» PAGE EXTRACT:
_ _ _ _ _ _ _

Emma Watson—Hermione of Harry Potter fame—became a feminist hero when she called on men to fight for women’s rights in a watershed United Nations speech last year.
Now, curiously, one of the most lauded, voluble, and UN-approved celebrity feminists now finds herself in the center of a race controversy, raked over the coals for not being progressive and feminist enough.
Indeed, fellow feminists have turned on the 25-year-old actress over an old Lancôme beauty campaign featuring Watson as the face of its “Blanc Expert” skin-lightening cream.
The 2013 ad resurfaced on a U.K.-based website, Gal-Dem, in an article criticizing European cosmetic companies for promoting racism with various “skin-lightening,” “brightening,” and “skin-whitening” products to predominantly black and Asian markets.
The author called out Watson, “forever paraded in the media as a white feminist icon,” and Lancôme for perpetuating “harmful narratives” which equate “facial perfection to ‘whiteness.’”
Watson’s fans reflexively tweeted their disappointment in the feminist actress behind the UN’s HeForShe campaign: their onetime heroine was now a “fake feminist” and ambassador for white supremacy in the beauty market.
Never mind that the campaign is three years old, or that Watson, 25, has cut ties with Lancôme and, according to her representative, “no longer participates in advertising beauty products, which do not always reflect the diverse beauty of all women.”
Never mind that the “Blanc Expert” cream, along with thousands of similar beauty products on the market, was created by Lancôme 20 years ago and is designed to reduce the appearance of aging-related dark spots and blemish scars. “[Dark spots] can be caused by an accumulation of melanin, a pigment produced in the epidermis that gives skin its color,” the product description reads.
“It helps brighten, even skin tone, and provides a healthy-looking complexion,” the French company said in a statement, adding that this type of product is “an essential part of Asian women’s beauty routines.”

_ _ _ _ _ _ _

[Figure understanding tasks]
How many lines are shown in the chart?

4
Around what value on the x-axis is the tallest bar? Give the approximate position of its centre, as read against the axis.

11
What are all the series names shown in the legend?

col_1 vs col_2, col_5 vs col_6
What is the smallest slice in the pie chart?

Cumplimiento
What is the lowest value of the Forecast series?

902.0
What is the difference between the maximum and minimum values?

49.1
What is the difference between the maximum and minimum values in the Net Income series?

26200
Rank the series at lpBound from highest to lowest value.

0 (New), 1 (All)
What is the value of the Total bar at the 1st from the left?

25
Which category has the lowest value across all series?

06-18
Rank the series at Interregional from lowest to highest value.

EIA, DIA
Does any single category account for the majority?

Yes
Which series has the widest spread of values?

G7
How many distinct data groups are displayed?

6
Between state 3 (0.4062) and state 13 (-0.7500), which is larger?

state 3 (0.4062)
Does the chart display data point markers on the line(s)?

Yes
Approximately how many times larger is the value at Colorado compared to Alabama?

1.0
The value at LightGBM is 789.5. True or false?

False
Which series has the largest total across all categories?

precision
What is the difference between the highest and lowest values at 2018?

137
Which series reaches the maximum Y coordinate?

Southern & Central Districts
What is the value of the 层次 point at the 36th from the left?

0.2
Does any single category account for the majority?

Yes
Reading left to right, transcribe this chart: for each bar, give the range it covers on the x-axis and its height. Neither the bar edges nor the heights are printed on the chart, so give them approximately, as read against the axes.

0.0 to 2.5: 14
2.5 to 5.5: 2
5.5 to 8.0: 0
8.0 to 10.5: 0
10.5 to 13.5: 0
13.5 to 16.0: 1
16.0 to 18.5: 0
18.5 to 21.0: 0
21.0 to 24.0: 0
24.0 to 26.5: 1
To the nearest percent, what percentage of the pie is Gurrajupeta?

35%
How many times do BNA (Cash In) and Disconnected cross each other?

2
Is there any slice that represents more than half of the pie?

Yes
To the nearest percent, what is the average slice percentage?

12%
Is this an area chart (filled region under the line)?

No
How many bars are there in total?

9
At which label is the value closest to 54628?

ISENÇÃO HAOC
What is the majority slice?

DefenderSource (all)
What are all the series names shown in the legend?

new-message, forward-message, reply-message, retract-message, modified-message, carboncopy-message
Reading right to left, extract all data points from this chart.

_ _ _ _ _ _ _

» PROBLEM SET:
1 > Answer the following from the article on the Emma Watson skin-cream controversy:
(a) On which website did the 2013 ad resurface?
(b) How many years ago did Lancôme create the "Blanc Expert" cream?
(c) What is the name of the UN campaign that Watson is behind?
2 > Pick up the article on the Emma Watson skin-cream controversy after its final sentence and continue it.

» RESPONSES TO THE TASKS:
1 >
(a) Gal-Dem
(b) 20 years ago
(c) HeForShe

2 >
We routinely build up celebrity feminist icons only to tear them down. As role models, they tend to have short shelf lives, mostly because we expect them to be perfect embodiments of their activist causes and are outraged by any misstep or beauty advertisement dredged up from their past.
It’s one thing to see Taylor Swift, progenitor of girl squads, knocked off her feminist pedestal. But that someone as dedicated to gender equality as Watson—who has put acting aside to focus on her UN role—should be cast out by feminists over a beauty ad is absurd.
Yes, we have seen racially discriminating beauty advertisements for “skin-whitening” and dangerous bleaching creams—particularly in other countries.
This year, a Thai cosmetics company released an ad in which a popular model-actress extolled the virtues of porcelain skin. “Before I got to this point, the competition was very high,” says the model, pictured beside another light-skinned woman, her own skin growing darker. “If I stop taking care of myself, everything I have worked for, the whiteness I have invested in, may be lost.”
But Lancôme’s “Blanc Expert” and most brightening and lightening creams are designed to do just that: target sun spots and hyperpigmentation caused by aging.
They are not complicit in the global beauty market’s alleged white supremacist conspiracy.
And while Emma Watson is a “white feminist icon,” her skin color should not discount her efforts, and merits, as a UN ambassador for women of all nationalities—and skin colors.